“I’m seeing phosphenes,” I say.
I sit on a ledge next to infant Isaac. He looks different than I remember him, more teeth and hair. We’re thousands of feet in the air, cloud level. He wears white overalls with alligators on them. I picked them out at a Babys“ R”Us in South San Francisco with sticky floors a few months before he was born. Between us on the ledge, a white plate holds two fortune cookies. One is cracked open and is empty.
“I realize you have no idea what I’m talking about.”
“Of course I know about phosphenes,” my tiny son responds. “I’m little but I’m not stupid.”
“You can talk?”
He puts his adorable index finger on his nose and wiggles it absently, an infant discovering his personal space.
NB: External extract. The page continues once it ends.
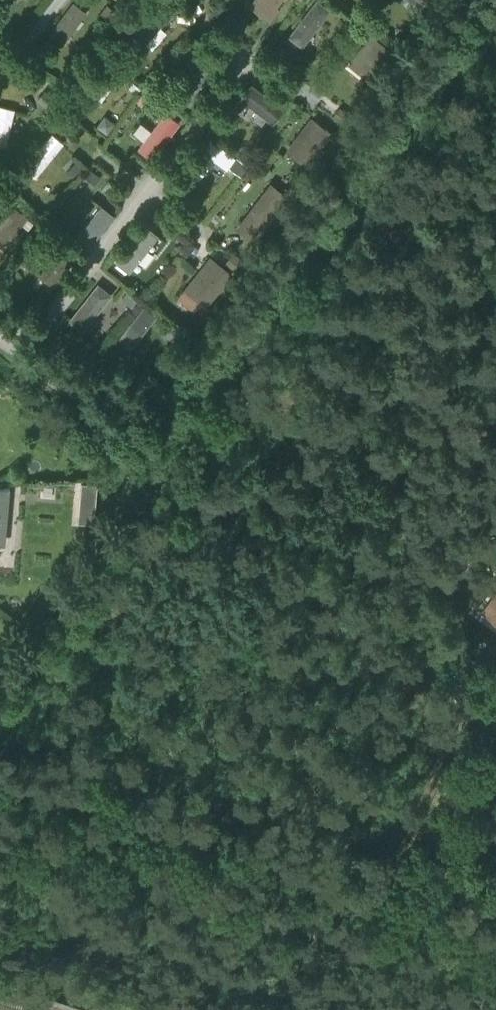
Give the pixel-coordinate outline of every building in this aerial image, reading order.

Phosphenes are the product of electrical static inside our brains. When neurons fire-which happens pretty much all the time-they are accompanied by electrical signals. The signals throw off static, just like any electrical signal, a veritable neurological white noise. If you’ve ever closed your eyes tightly, you can see a matrix of light; that’s the static. You can see it too with your eyes open, often against a black backdrop.
At this moment, I’m seeing phosphenes in spades, my brain murky and white with static, like I’ve blown a circuit.
“Isaac, am I going to die?”
“I dunno. I’m just a baby. But I do know she’s been lying to you.”
“Who?”
He doesn’t answer.
“Faith? Sandy?”
“Yes.”
“Which one?”
“And you’re lying to yourself.”
“About what, Isaac?”
No answer. I look down at the brown cookies on the plate, understated little bows of pastry and prescience.
“Wake up, Daddy. Before the damage is irreversible. Besides, she’s calling out your name.”